O oitavo discute-se assim. — Parece que Damasceno assinala inconvenientemente três espécies de ira: o fel, a mania e o furor.
1. — Pois, as espécies de nenhum gênero se diversificam por um acidente, Ora, o fel, a mania e o furor se diversificam acidentalmente, pois, chama-se fel o princípio do movimento da ira; a ira permanente chama-se mania; e por fim, o furor é a ira que se vinga num certo tempo. Logo, não são espécies diferentes de ira.
2. Demais — Túlio diz, que o arrebatamento se chama em grego, θυμός é uma ira que ora nasce e ora desaparece. Ora, θυμός, segundo Damasceno, é o mesmo que o furor. Logo, este não precisa de tempo para a vindicta mas se extingue com o tempo.
3. Demais — Gregório estabelece três graus na ira: a ira sem palavras, a ira acompanhada de palavras e a ira com palavras expressas, de conformidade com aquelas três partes do dito do Senhor no Evangelho (Mt 5, 22): o que se ira contra seu irmão, em que se refere à ira sem palavras; e depois acrescenta: e o que disser a seu irmão: Raca, onde toca na ira acompanhada da palavra, mas não ainda com sentido pleno; e depois acrescenta: e o que lhe disser a seu irmão: És um tolo, onde a palavra se completa pelo discurso perfeito.

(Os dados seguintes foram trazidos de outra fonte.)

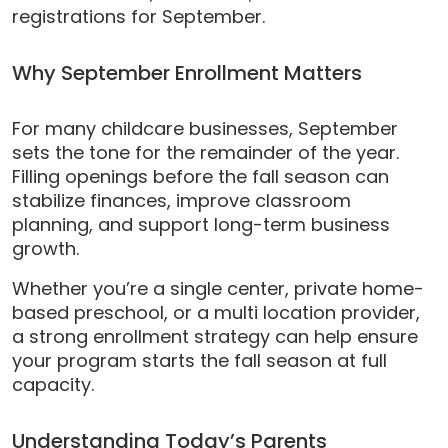
registrations for September.
Why September Enrollment Matters
For many childcare businesses, September
sets the tone for the remainder of the year.
Filling openings before the fall season can
stabilize finances, improve classroom
planning, and support long-term business
growth.
Whether you’re a single center, private home-
based preschool, or a multi location provider,
a strong enrollment strategy can help ensure
your program starts the fall season at full
capacity.
Understanding Today’s Parents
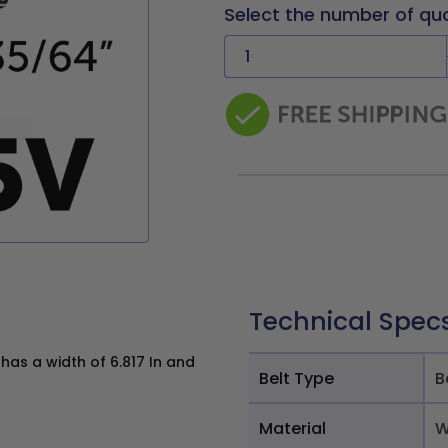
Select the number of qu
Technical Spec
as a width of 6.817 In and
Belt Type
B
Material
W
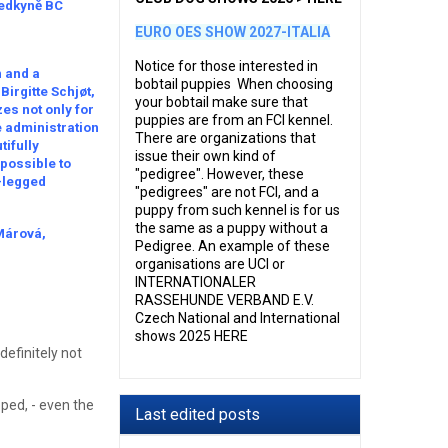
sedkyně BC
EURO OES SHOW 2027-ITALIA
Notice for those interested in
n and a
bobtail puppies When choosing
irgitte Schjøt,
your bobtail make sure that
es not only for
puppies are from an FCI kennel.
he administration
There are organizations that
tifully
issue their own kind of
 possible to
"pedigree". However, these
r-legged
"pedigrees" are not FCI, and a
puppy from such kennel is for us
the same as a puppy without a
 Márová,
Pedigree. An example of these
organisations are UCI or
INTERNATIONALER
RASSEHUNDE VERBAND E.V.
Czech National and International
shows 2025 HERE
efinitely not
ped, - even the
Last edited posts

Logo, Damasceno dividiu insuficientemente a ira, não compreendendo nela nada do que se refere à palavra.
Mas, em contrário, é a autoridade de Damasceno e de Gregório Nisseno (Nemésio).
Solução. — As três espécies de ira, na divisão de Damasceno e também de Gregório Nisseno (Nemésio) se fundam naquilo que intensifica a ira. E isto pode dar-se de três modos. Primeiro, pela facilidade do movimento mesmo; e essa ira ele a denomina fel, porque se acende facilmente. Segundo, pela tristeza que causa a ira, que perdura muito tempo na memória; e esta pertence à mania, palavra derivada de permanecer. Terceiro, por aquilo que o irado deseja, a saber, a vindicta; e esta pertence ao furor, que não se aplaca enquanto não pune. Por onde o Filósofo chama a certos irados agudos, por se irarem prontamente; a certos outros, amargos, por conservarem a ira por muito tempo; e certos, enfim, difíceis, porque não descansam enquanto não punem.
Donde a resposta à primeira objeção. — Tudo aquilo que dá à ira algum complemento não se lhe refere acidentalmente. Donde, nada impede que nisso nos fundemos para especificá-la.
Resposta à segunda. — O arrebatamento, que Túlio introduz, parece antes pertencer à primeira espécie de ira, que se consuma com a prontidão desta, do que ao furor. Nada porém impede que o θυμός grego, que se chama em latim furor, importe numa e noutra coisa: a prontidão no irar-se e a firmeza de propósito em punir.
Resposta à terceira. — Os graus dessa ira se distinguem pelo efeito da mesma; não porém pela diversa perfeição do movimento mesmo da ira.